Honestly, I wouldn't recommmend absolute music for a beginner in most cases. Program music, stuff like Ma Vlast or the Symphonie fantastique or the Manfred Symphony or various symphonic poems are very useful in that they provide a context for someone dipping their toe into a new sound world. It's generally easier for a beginner to relate to "this is the part where Sarka and the rest of the rebel women slit the throats of the sleeping drunk men" rather than "here's where Mahler finally gets to the E-flat major chord he's been teasing for an hour."
   66. Lassus Posted: May 05, 2012 at 01:48 AM (#4123993)
I see your point, Dan, but I simply disagree, philosophically. I think the pressure of "Here's the program, you should see this happening" is difficult because it is STILL subjective. I prefer initial exposure being absolute music, which at least to me seems to have fewer constraints on the listener.
   67. Avoid running at all times.-S. Paige Posted: May 05, 2012 at 02:39 AM (#4124002)
Well I'm as cool as a cucumber in a bowl of hot sauce
You've got the rhyme and reason but no cause
Well if you're hot to trot you think you're slicker than grease
I've got news for you crews you'll be sucking like a leech

I'm really just so sad about MCA's passing. There was so much joy and fun in his art. Thanks Adam.
   68. Leroy Kincaid Posted: May 05, 2012 at 08:32 AM (#4124020)
Hell yes, find a good opera and check that #### out.

I dig classical music but can't stand opera for the most part.

The easiest guys to get into classical music tend to be the heavy metal fans. I'm not one, but there's a lot of overlap.

I think it's due mostly to the guitarists in metal/hard rock.
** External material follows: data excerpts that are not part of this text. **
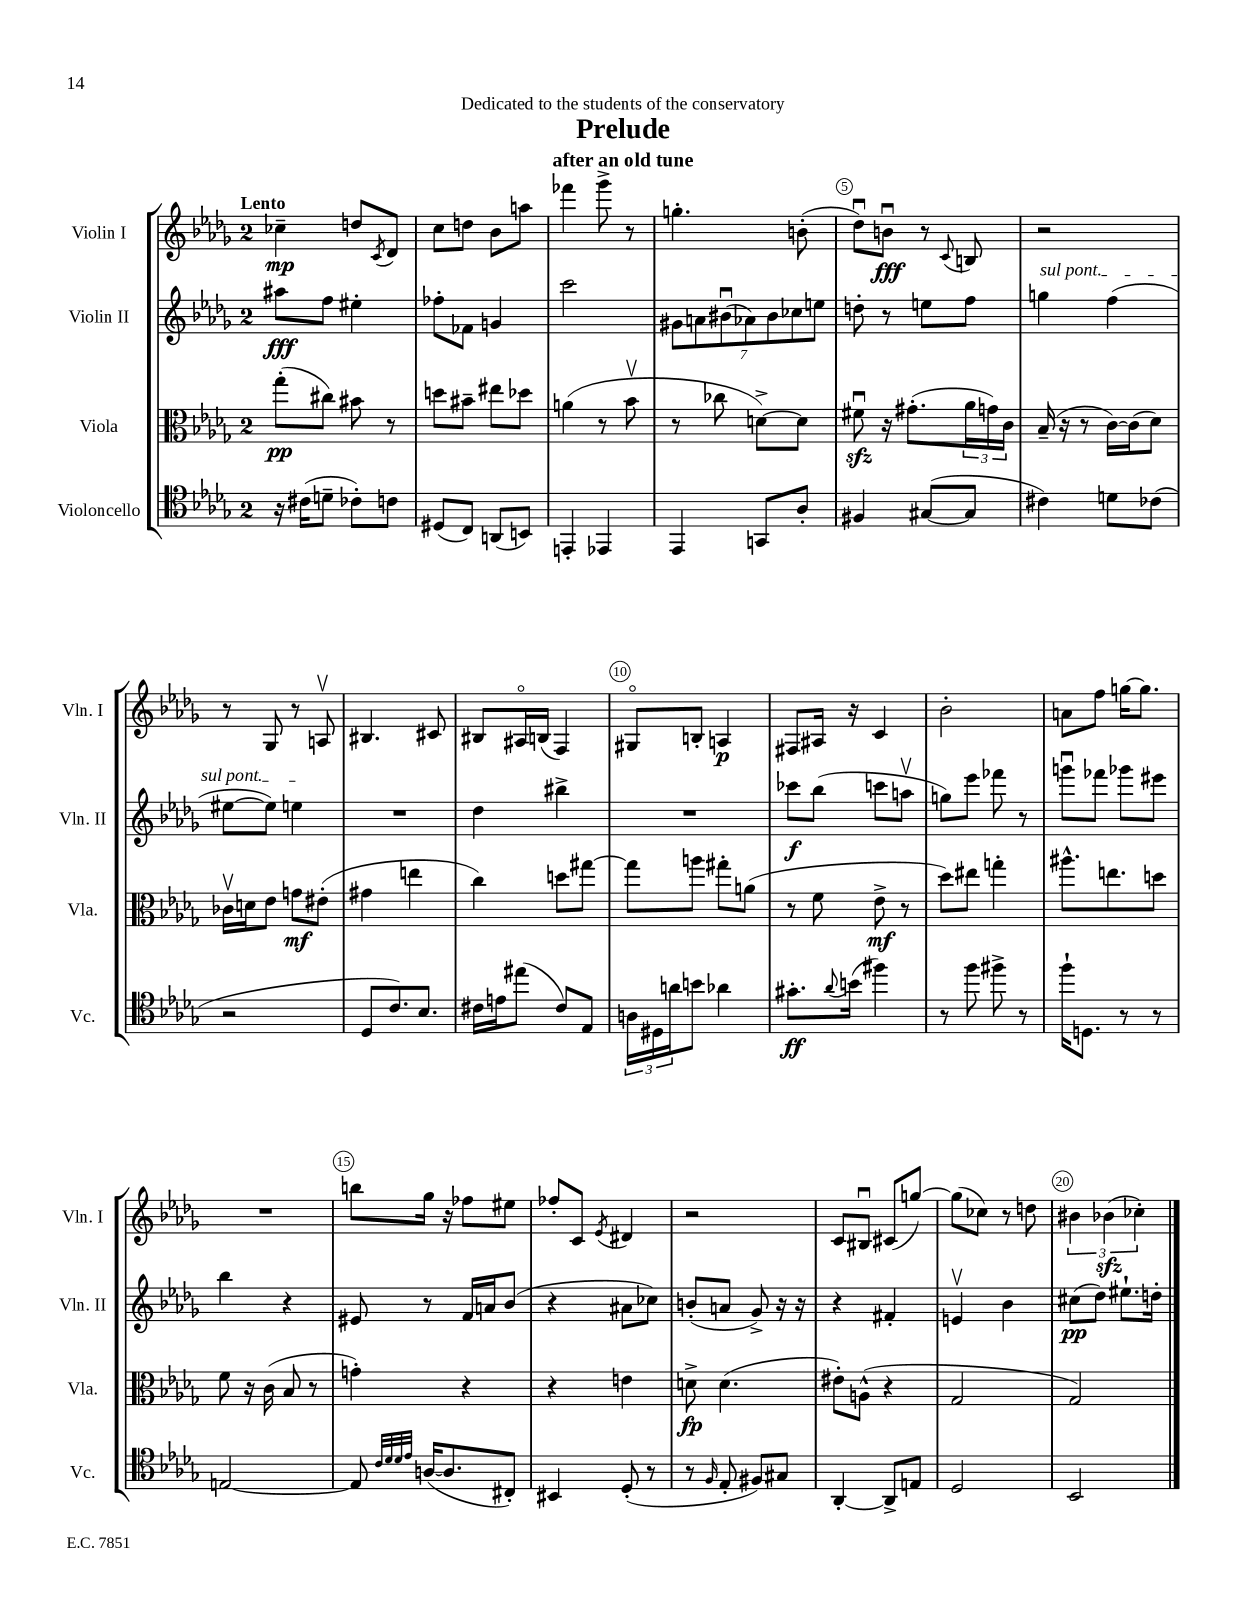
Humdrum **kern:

**kern	**kern	**kern	**kern
*staff4	*staff3	*staff2	*staff1
*clefC4	*clefC3	*clefG2	*clefG2
*k[b-e-a-d-g-]	*k[b-e-a-d-g-]	*k[b-e-a-d-g-]	*k[b-e-a-d-g-]
*M2/4	*M2/4	*M2/4	*M2/4
16r	(8gg-'	8aa#	4cc-~
(16c#	.	.	.
8d~	8cc#)	8ff	.
8c-')	8b#	4ee#'	8dd
.	.	.	8qc
8c	8r	.	8d-
=	=	=	=
(8D#	8dd	8ff-'	8cc
8C)	8b#~	8f-	8dd
(8AA	8ee#	4g	8b-
8BB)	8dd-	.	8aa
=	=	=	=
4EE'	(4a	2ccc	4fff-
4EE-	8r	.	8ggg-^
.	8b-v	.	8r
=	=	=	=
4EE-	8r	14g#	4.gg'
.	.	14a	.
.	8cc-	.	.
.	.	(14b#u	.
.	.	14a-)	.
8GG	[8d^)	.	.
.	.	14b#	.
.	.	14cc-	.
8A-'	8d]	.	(8b'
.	.	14ee	.
=	=	=	=
4F#	8f#u	8dd'	8dd-u)
.	16r	8r	8bu
.	(8.g#'	.	.
([8G#	.	8ee	8r
.	.	.	8qqc
8G#]	24a-	8ff	8B
.	24g)	.	.
.	24c	.	.
=	=	=	=
4c#)	(16B-~	4gg	2r
.	16r	.	.
.	8r	.	.
8d	[16c)	(4ff	.
.	(16c]	.	.
(8c-	8d-)	.	.
=	=	=	=
2r	16c-v	[8ee#	8r
.	16d	.	.
.	8e-	8ee#])	8G-
.	8g	4ee	8r
.	(8e#'	.	8Av
=	=	=	=
8D-	4g#	2r	4.B#
8.c)	.	.	.
.	4ee	.	.
8.B-	.	.	.
.	.	.	8c#
=	=	=	=
16c#	4cc)	4dd-	8B#
16e	.	.	.
(8ee#	.	.	16A#o
.	.	.	(16B
8c#)	8dd	4bb#^	4F)
8E-	[8gg#	.	.
=	=	=	=
24A	8gg#]	2r	8G#o
24D#	.	.	.
24a	.	.	.
8b	8aa	.	8B'
4a-	8gg#'	.	4A
.	(8a	.	.
=	=	=	=
8.g#'	8r	8ccc-	8F#
.	8f	(8bb-	16A#
8qqa-	.	.	.
(16b	.	.	16r
4ff#)	8e-^	8ccc	4c
.	8r	8aav	.
=	=	=	=
8r	8dd-)	8gg)	2b-'
8ff	8ee#	8eee-	.
8ff#^	4gg'	8fff-	.
8r	.	8r	.
=	=	=	=
16ff`	8.aa#^^	8gggu	8a
8.D	.	.	.
.	.	8fff-	8ff
.	8.ee	.	.
8r	.	8ggg-	[16gg
.	.	.	8.gg]
8r	8dd	8eee#	.
=	=	=	=
[2E	8f	4bb-	2r
.	16r	.	.
.	(16c	.	.
.	8B-	4r	.
.	8r	.	.
=	=	=	=
8E]	4g')	8e#	8bb
32qqc	.	.	.
32qqd-	.	.	.
32qqd-	.	.	.
32qqe-	.	.	.
([16A	.	8r	16gg-
8.A]	.	.	16r
.	4r	16f	8ff-
.	.	16a	.
8C#')	.	(8b-	8ee#
=	=	=	=
4BB#	4r	4r	8ff-'
.	.	.	8c
.	.	.	8qe-
(8D-'	4e	8a#	4d#
8r	.	8cc-)	.
=	=	=	=
8r	8d^	(8b'	2r
16qqF	.	.	.
8E-'	(4.d	8a	.
8F#)	.	8g-^)	.
8G#	.	16r	.
.	.	16r	.
=	=	=	=
[4AA-'	8e#')	4r	8c
.	(8A^^	.	8B#u
8AA-^]	4r	4f#'	(8c#
8E	.	.	[8gg)
=	=	=	=
2D-	2G-	4ev	(8gg]
.	.	.	8cc-)
.	.	4b-	8r
.	.	.	8dd
=	=	=	=
2BB-	2G-)	(8cc#	6b#
.	.	8dd-)	.
.	.	.	(6b-
.	.	8.ee#`	.
.	.	.	6cc-')
.	.	16dd'	.
==	==	==	==
*-	*-	*-	*-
The classically influenced styles of guys from Blackmore to Rhoads, to Malmsteen, et al likely led listeners to Bach, Mozart, etc.
   69. GGC don't think it can get longer than a novella Posted: May 05, 2012 at 08:51 AM (#4124024)
Ahhh, Bach! I'm partial to the fugue.

/ro'reilly
   70. Joe Bivens, Minor Genius Posted: May 05, 2012 at 01:03 PM (#4124153)
WERS in Boston was playing Cookie Puss in the '79 or '80. Wiki says it was recorded in '83, and while that may be true, there was a tape of it that is a bit different from that recording. The bass was much fuzzier, and much deeper, and slower. Somehoe, ERS had it, and played it a lot.
   71. depletion Posted: May 05, 2012 at 05:29 PM (#4124353)
I have a feeling that whenever I make the breakthrough to enjoying classical music, it might involve marijuana.

You're allowed to do that. Well, actually you aren't, but I'll give you a pass just this once.
Try a Beethoven Piano concerto. Try Wozzeck. Debussy sacred and profane danses. The list is long.

I think Run-DMC might have had the rock beats in rap before the Beasties, but there's no doubt that the Beastie Boys greatly expanded the audience for rap.